I am running into an Hard Fault Exception while copying some data on a micro-controller from one struct to another. I tried different implementations which should do all the same. See my code lines:
memcpy(&msg.data, data, 8);
memcpy(&msg.data, data, sizeof(*data));
memcpy(&msg.data, data, sizeof(msg.data));
msg.data = *data; // Hard Fault
The first three lines are working pretty fine. The last one ends with an Hard Fault Exception. The assembly for the lines with memcpy
is the same. The assembly for the direct assignment differs:
memcpy(&msg.data, data, sizeof(msg.data));
800c480: f107 030c add.w r3, r7, #12
800c484: 330b adds r3, #11
800c486: 2208 movs r2, #8
800c488: 6879 ldr r1, [r7, #4]
800c48a: 4618 mov r0, r3
800c48c: f7f4 f82e bl 80004ec <memcpy>
msg.data = *data; // Hard Fault
800c490: 687b ldr r3, [r7, #4]
800c492: f107 0217 add.w r2, r7, #23
800c496: cb03 ldmia r3!, {r0, r1}
800c498: 6010 str r0, [r2, #0]
800c49a: 6051 str r1, [r2, #4]
I am using the GNU Arm Embedded Toolchain 5.4.1 20160919.

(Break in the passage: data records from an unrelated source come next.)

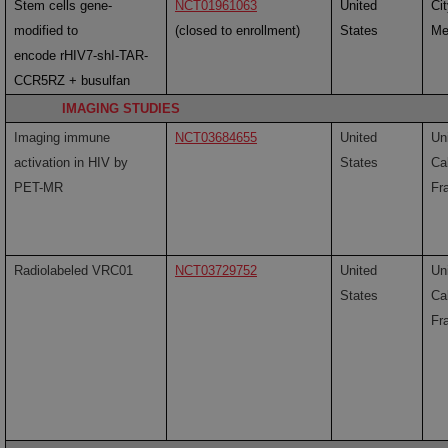
Stem cells gene-
NCT01961063
United
Ci
modified to
(closed to enrollment)
States
Me
encode rHIV7-shI-TAR-
CCR5RZ + busulfan
IMAGING STUDIES
Imaging immune
NCT03684655
United
Uni
activation in HIV by
States
Cal
PET-MR
Fr
Radiolabeled VRC01
NCT03729752
United
Uni
States
Cal
Fr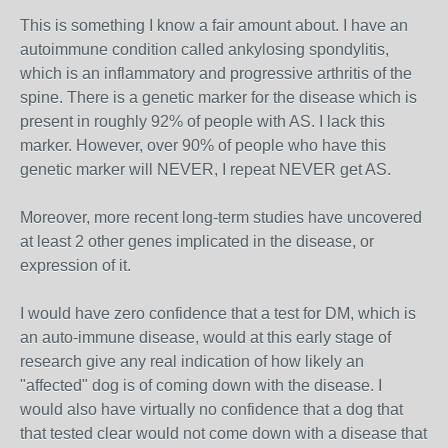
This is something I know a fair amount about. I have an
autoimmune condition called ankylosing spondylitis,
which is an inflammatory and progressive arthritis of the
spine. There is a genetic marker for the disease which is
present in roughly 92% of people with AS. I lack this
marker. However, over 90% of people who have this
genetic marker will NEVER, I repeat NEVER get AS.
Moreover, more recent long-term studies have uncovered
at least 2 other genes implicated in the disease, or
expression of it.
I would have zero confidence that a test for DM, which is
an auto-immune disease, would at this early stage of
research give any real indication of how likely an
"affected" dog is of coming down with the disease. I
would also have virtually no confidence that a dog that
that tested clear would not come down with a disease that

Here is a minimal code example which (hopefully) shows the the problem. The data structure msg_t
must use the packed
attribute to match some hardware registers. On the micro-controller this codes ends in a Hard Fault at the line with msg.data = *data;
#include <stdint.h>
#include <string.h>
#include <stdio.h>
typedef struct canData_s {
uint8_t d1;
uint8_t d2;
uint8_t d3;
uint8_t d4;
uint8_t d5;
uint8_t d6;
uint8_t d7;
uint8_t d8;
} canData_t;
#pragma pack(push, 1)
typedef struct msg_s {
uint32_t stdId;
uint32_t extId;
uint8_t ide;
uint8_t rtr;
uint8_t dlc;
canData_t data; // 8 Bytes
uint8_t navail; // not available
uint32_t timestamp;
} msg_t;
#pragma pack(pop)
void setData(canData_t *data) {
msg_t msg;
msg.data = *data;
// Do something more ...
printf("D1:%d", msg.data.d1);
// ...
}
int main() {
canData_t data;
memset(&data, 0, 8);
setData(&data);
}
Why does copying the structure by a direct assignment fail?